Sabouni dice che non potrà mai dimenticare quel giorno: la gente iniziò a scappare, ma lei volle rimanere. Per 2 anni e mezzo, non hanno quasi mai lasciato l’edificio, leggevano a lume di candela. Ha scritto la tesi del dottorato sugli stereotipi dell’architettura islamica, studiando ciò che era stato distrutto e che vedeva dalla finestra.

A pochi isolati di distanza, Hissam Jabour e sua moglie affermano che sono contenti del cosiddetto accordo di riconciliazione, che nel maggio 2014 ha portato all’allontanamento dei ribelli. Ma Jabour dice anche:”Hanno distrutto il nostro paese ed è imperdonabile…”
Tutti erano felici prima della guerra, osserva Jabour, aggiungendo che non vi era alcun motivo per combattere.

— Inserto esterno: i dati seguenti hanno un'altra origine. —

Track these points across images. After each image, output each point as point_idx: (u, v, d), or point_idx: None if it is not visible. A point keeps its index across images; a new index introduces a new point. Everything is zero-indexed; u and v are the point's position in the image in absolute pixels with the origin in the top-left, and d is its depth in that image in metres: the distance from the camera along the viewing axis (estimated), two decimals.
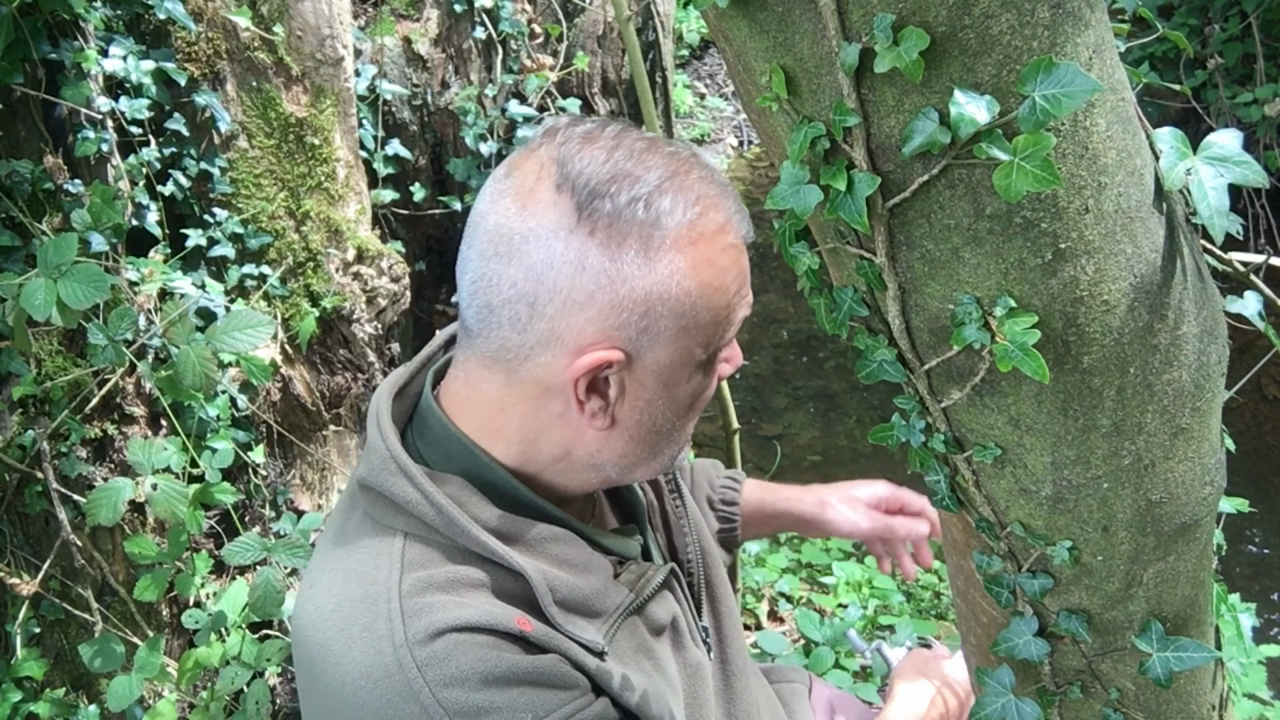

Ma può esserci la riconciliazione in una società spezzata in modo così violento? Dopo la Seconda Guerra Mondiale, osserva Fritz Schaap, in Germania c’era la volontà condivisa di ricostruire il Paese. Questo senso della comunità non è presente in Siria:”Anche prima della guerra, non c’era nessuna comune identità siriana, c’era sempre la divisione tra le sette”.

Homs è stata sempre più conservatrice di Damasco. Gli esponenti delle varie religioni erano spesso in disaccordo. Ma c’è una cosa che avevano raggiunto, qualcosa di cui la gente di Homs e di tutta la Siria sono sempre andati fieri: le persone erano in grado di vivere fianco a fianco, in pace.

Le tensioni religiose oggi sono più che mai forti. Non a tutti è permesso di tornare nella città distrutta, il governo crea difficoltà ai sunniti, la maggior parte dei quali ha sostenuto la rivolta contro Assad per tornare nelle proprie case. I funzionari del regime, nonché le milizie filo-governative che controllano singoli quartieri, vogliono tenerli fuori. Chi desidera tornare è soggetto a controllo preliminare. Il fatto che un parente simpatizzasse con i ribelli è spesso sufficiente per bloccare qualsiasi rientro.

Nei piani di ricostruzione di Homs, non c’è spazio per coloro che scesero in piazza per rivendicare i propri diritti. I sunniti vedono questo atteggiamento come un’ulteriore forma di punizione da parte del regime di Assad.